## Aufgabenstellung
Ändere im folgenden Material „developed“ in „processed“ und gib alle Zeilen ansonsten unverändert wieder.

## Material zur Aufgabe
# # # #

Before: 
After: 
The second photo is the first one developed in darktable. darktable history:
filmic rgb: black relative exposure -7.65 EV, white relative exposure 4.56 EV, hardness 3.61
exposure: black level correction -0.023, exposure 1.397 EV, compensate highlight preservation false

# # # #

## Lösung
Before: 
After: 
The second photo is the first one processed in darktable. darktable history:
filmic rgb: black relative exposure -7.65 EV, white relative exposure 4.56 EV, hardness 3.61
exposure: black level correction -0.023, exposure 1.397 EV, compensate highlight preservation false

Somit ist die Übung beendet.